▶ **BRIEF**
This exercise calls for all the entries that follow to be set down exactly, without their images.

▶ **SOURCE INFORMATION**

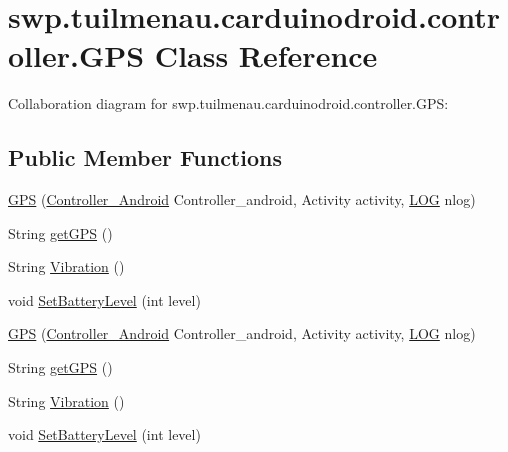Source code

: \hypertarget{classswp_1_1tuilmenau_1_1carduinodroid_1_1controller_1_1_g_p_s}{}\section{swp.\+tuilmenau.\+carduinodroid.\+controller.\+G\+P\+S Class Reference}
\label{classswp_1_1tuilmenau_1_1carduinodroid_1_1controller_1_1_g_p_s}


Collaboration diagram for swp.\+tuilmenau.\+carduinodroid.\+controller.\+G\+P\+S\+:
\subsection*{Public Member Functions}
\begin{DoxyCompactItemize}
\item 
\hyperlink{classswp_1_1tuilmenau_1_1carduinodroid_1_1controller_1_1_g_p_s_acb77cfc88d86505b4442741310c179e8}{G\+P\+S} (\hyperlink{classswp_1_1tuilmenau_1_1carduinodroid_1_1controller_1_1_controller___android}{Controller\+\_\+\+Android} Controller\+\_\+android, Activity activity, \hyperlink{classswp_1_1tuilmenau_1_1carduinodroid_1_1model_1_1_l_o_g}{L\+O\+G} nlog)
\item 
String \hyperlink{classswp_1_1tuilmenau_1_1carduinodroid_1_1controller_1_1_g_p_s_aba91a5991ec2a3b6d0c33da46e9b5121}{get\+G\+P\+S} ()
\item 
String \hyperlink{classswp_1_1tuilmenau_1_1carduinodroid_1_1controller_1_1_g_p_s_afda4a9143b1495da7da755c6d07a42d9}{Vibration} ()
\item 
void \hyperlink{classswp_1_1tuilmenau_1_1carduinodroid_1_1controller_1_1_g_p_s_a61b2fb547dafc37ccfa1bf4c9137ae59}{Set\+Battery\+Level} (int level)
\item 
\hyperlink{classswp_1_1tuilmenau_1_1carduinodroid_1_1controller_1_1_g_p_s_acb77cfc88d86505b4442741310c179e8}{G\+P\+S} (\hyperlink{classswp_1_1tuilmenau_1_1carduinodroid_1_1controller_1_1_controller___android}{Controller\+\_\+\+Android} Controller\+\_\+android, Activity activity, \hyperlink{classswp_1_1tuilmenau_1_1carduinodroid_1_1model_1_1_l_o_g}{L\+O\+G} nlog)
\item 
String \hyperlink{classswp_1_1tuilmenau_1_1carduinodroid_1_1controller_1_1_g_p_s_aba91a5991ec2a3b6d0c33da46e9b5121}{get\+G\+P\+S} ()
\item 
String \hyperlink{classswp_1_1tuilmenau_1_1carduinodroid_1_1controller_1_1_g_p_s_afda4a9143b1495da7da755c6d07a42d9}{Vibration} ()
\item 
void \hyperlink{classswp_1_1tuilmenau_1_1carduinodroid_1_1controller_1_1_g_p_s_a61b2fb547dafc37ccfa1bf4c9137ae59}{Set\+Battery\+Level} (int level)
\end{DoxyCompactItemize}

▶ **TASK SOLUTION**
Source code

: \hypertarget{classswp_1_1tuilmenau_1_1carduinodroid_1_1controller_1_1_g_p_s}{}\section{swp.\+tuilmenau.\+carduinodroid.\+controller.\+G\+P\+S Class Reference}
\label{classswp_1_1tuilmenau_1_1carduinodroid_1_1controller_1_1_g_p_s}


Collaboration diagram for swp.\+tuilmenau.\+carduinodroid.\+controller.\+G\+P\+S\+:
\subsection*{Public Member Functions}
\begin{DoxyCompactItemize}
\item 
\hyperlink{classswp_1_1tuilmenau_1_1carduinodroid_1_1controller_1_1_g_p_s_acb77cfc88d86505b4442741310c179e8}{G\+P\+S} (\hyperlink{classswp_1_1tuilmenau_1_1carduinodroid_1_1controller_1_1_controller___android}{Controller\+\_\+\+Android} Controller\+\_\+android, Activity activity, \hyperlink{classswp_1_1tuilmenau_1_1carduinodroid_1_1model_1_1_l_o_g}{L\+O\+G} nlog)
\item 
String \hyperlink{classswp_1_1tuilmenau_1_1carduinodroid_1_1controller_1_1_g_p_s_aba91a5991ec2a3b6d0c33da46e9b5121}{get\+G\+P\+S} ()
\item 
String \hyperlink{classswp_1_1tuilmenau_1_1carduinodroid_1_1controller_1_1_g_p_s_afda4a9143b1495da7da755c6d07a42d9}{Vibration} ()
\item 
void \hyperlink{classswp_1_1tuilmenau_1_1carduinodroid_1_1controller_1_1_g_p_s_a61b2fb547dafc37ccfa1bf4c9137ae59}{Set\+Battery\+Level} (int level)
\item 
\hyperlink{classswp_1_1tuilmenau_1_1carduinodroid_1_1controller_1_1_g_p_s_acb77cfc88d86505b4442741310c179e8}{G\+P\+S} (\hyperlink{classswp_1_1tuilmenau_1_1carduinodroid_1_1controller_1_1_controller___android}{Controller\+\_\+\+Android} Controller\+\_\+android, Activity activity, \hyperlink{classswp_1_1tuilmenau_1_1carduinodroid_1_1model_1_1_l_o_g}{L\+O\+G} nlog)
\item 
String \hyperlink{classswp_1_1tuilmenau_1_1carduinodroid_1_1controller_1_1_g_p_s_aba91a5991ec2a3b6d0c33da46e9b5121}{get\+G\+P\+S} ()
\item 
String \hyperlink{classswp_1_1tuilmenau_1_1carduinodroid_1_1controller_1_1_g_p_s_afda4a9143b1495da7da755c6d07a42d9}{Vibration} ()
\item 
void \hyperlink{classswp_1_1tuilmenau_1_1carduinodroid_1_1controller_1_1_g_p_s_a61b2fb547dafc37ccfa1bf4c9137ae59}{Set\+Battery\+Level} (int level)
\end{DoxyCompactItemize}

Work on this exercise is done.